As tobacco cultivation declined, they began considering a more professional approach to wine production. In 1997 they started with ten quarter acres in the area of Toumba, on a ridge at the entrance of the village with limestone soil. The first varieties planted were Trebbiano, Chardonnay, Cabernet, Merlot, and Syrah.
Professional-scale vinification would wait a few more years, until 2006, but the results pushed Apostolos into a path of constant progress. His love of wine grew into devotion, with a philosophy that is anything but commercially driven. All vineyards are organically farmed, and Greek varieties such as Xinomavro, Agiorgitiko, Vidiano, and Assyrtiko have been added to the range, in both blends and single-varietal bottlings.
Tasting the wines in the beautiful visitor area, with its large windows, with bites of wonderful cured meats, cheeses, and homemade pie made by Mrs. Kourtis, it becomes immediately clear why everyone urged us to visit this particular winery. Each bottle, dressed in its distinctive label designed by artist Sotiris Panailidis, seems to hide a different wine story – evolving, layered, and multidimensional.

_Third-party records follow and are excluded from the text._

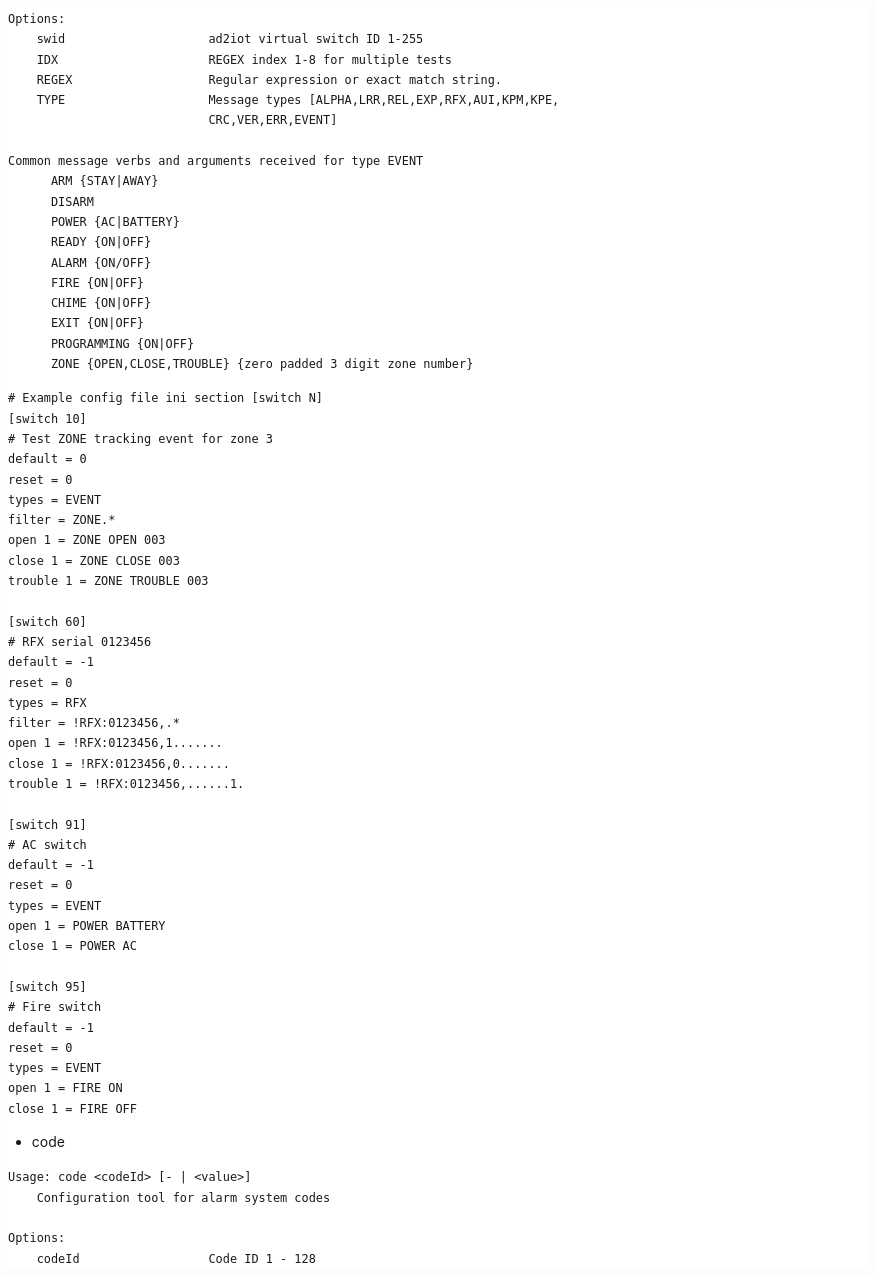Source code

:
 ```console
Options:
    swid                    ad2iot virtual switch ID 1-255
    IDX                     REGEX index 1-8 for multiple tests
    REGEX                   Regular expression or exact match string.
    TYPE                    Message types [ALPHA,LRR,REL,EXP,RFX,AUI,KPM,KPE,
                            CRC,VER,ERR,EVENT]

Common message verbs and arguments received for type EVENT
      ARM {STAY|AWAY}
      DISARM
      POWER {AC|BATTERY}
      READY {ON|OFF}
      ALARM {ON/OFF}
      FIRE {ON|OFF}
      CHIME {ON|OFF}
      EXIT {ON|OFF}
      PROGRAMMING {ON|OFF}
      ZONE {OPEN,CLOSE,TROUBLE} {zero padded 3 digit zone number}
```
```console
# Example config file ini section [switch N]
[switch 10]
# Test ZONE tracking event for zone 3
default = 0
reset = 0
types = EVENT
filter = ZONE.*
open 1 = ZONE OPEN 003
close 1 = ZONE CLOSE 003
trouble 1 = ZONE TROUBLE 003

[switch 60]
# RFX serial 0123456
default = -1
reset = 0
types = RFX
filter = !RFX:0123456,.*
open 1 = !RFX:0123456,1.......
close 1 = !RFX:0123456,0.......
trouble 1 = !RFX:0123456,......1.

[switch 91]
# AC switch
default = -1
reset = 0
types = EVENT
open 1 = POWER BATTERY
close 1 = POWER AC

[switch 95]
# Fire switch
default = -1
reset = 0
types = EVENT
open 1 = FIRE ON
close 1 = FIRE OFF
```
- code
```console
Usage: code <codeId> [- | <value>]
    Configuration tool for alarm system codes

Options:
    codeId                  Code ID 1 - 128
```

Kourtis Winery places real emphasis on the visitor experience, on tastings and tours, offered all year round by prior arrangement.
04
VOÍ Wines
Meeting Iason Ligas – his winery, his wines, his friends, and his philosophy – was from the very first moment an experience of positive energy, instant, effortless rapport, and a sense of adventure. Reaching the area of Krania Olympus, within the Rapsani viticultural zone, about an hour and a half before our scheduled meeting, we went in search of the vineyard where Iason and his friends – some from other parts of Greece and others from southern France – were harvesting.

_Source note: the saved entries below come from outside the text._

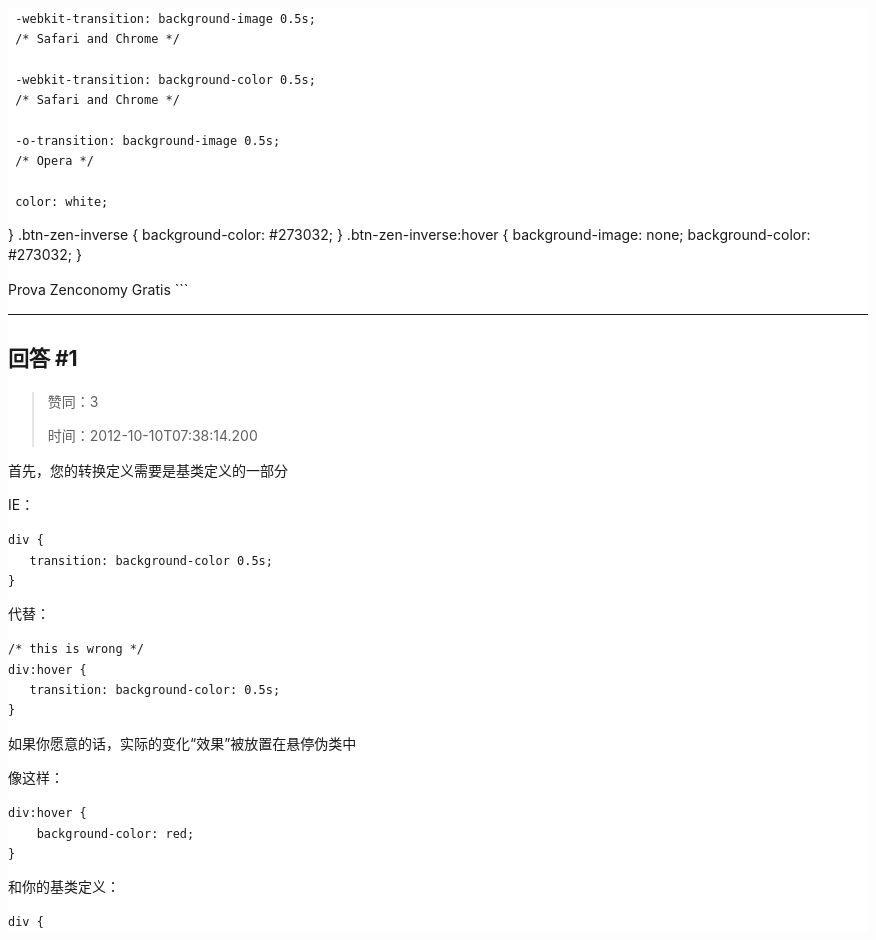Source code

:      -webkit-transition: background-image 0.5s;
     /* Safari and Chrome */

     -webkit-transition: background-color 0.5s;
     /* Safari and Chrome */

     -o-transition: background-image 0.5s;
     /* Opera */

     color: white;
 }
 .btn-zen-inverse {
     background-color: #273032;
 }
 .btn-zen-inverse:hover {
     background-image: none;
     background-color: #273032;
 }
```

```
<a class="btn btn-zen-inverse btn-large">
    <span>Prova Zenconomy Gratis</span>
</a>
```

* * *

## 回答 #1

> 赞同：3
> 
> 时间：2012-10-10T07:38:14.200

首先，您的转换定义需要是基类定义的一部分

IE：

```
div {
   transition: background-color 0.5s;
} 
```

代替：

```
/* this is wrong */
div:hover {
   transition: background-color: 0.5s;
} 
```

如果你愿意的话，实际的变化“效果”被放置在悬停伪类中

像这样：

```
div:hover {
    background-color: red;
} 
```

和你的基类定义：

```
div {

The spot called Tsokatos, where this particular parcel lies, appeared suddenly at a sharp turn on the dirt road I had been following for about one and a half kilometers. The team works quietly, carefully cutting the clusters from the mixed plantings of Stavroto, Xinomavro, and Krasato, varieties that, as Iason tells us, he is trying to preserve.
At elevations from three hundred to six hundred and thirty meters, on steep slopes and schist stone, across sixty scattered stremmas, these varieties are cultivated biodynamically. The permaculture philosophy he follows is neither strictly organic nor conventional. Iason uses his own preparations, based on propolis, seaweed, essential oils, and rock powders such as zeolite, and he works closely with the phases of the moon, from pruning and vinification to even the transport of the wine.
As we gradually get to know the rest of the team, we find ourselves, without a second thought, helping to carry the baskets of grapes, since the small truck has arrived to take the day’s harvest to the winery. At thirty-six, Iason has already completed five years at this winery, which is housed in the old school building, constructed in 1905 and later used as the local Resistance headquarters, in the center of the stone-built amphitheatrical village.
While the rest of the team begins to prepare food for all of us, to be served at the magnificent monastic table in the high-ceilinged hall, with black pork from the Monastery of Agios Dionysios as the centerpiece, Iason talks about the challenges he has faced as a grower-winemaker in the area: climate change, which once pushed the harvest into December; wild boars; and the lack of people willing to work in the vineyards.
Our Dionysian experience at VOÍ Wines culminates in the shared meal at the table, the constant hum of animated conversations, the arrival of new friends bringing their own wines to pour, the highly individual character of Iason’s wines, and, finally, the “price” of taking the wrong direction on the National Road as we drive away from Krania Olympus, in an absolutely buoyant mood from the whole experience.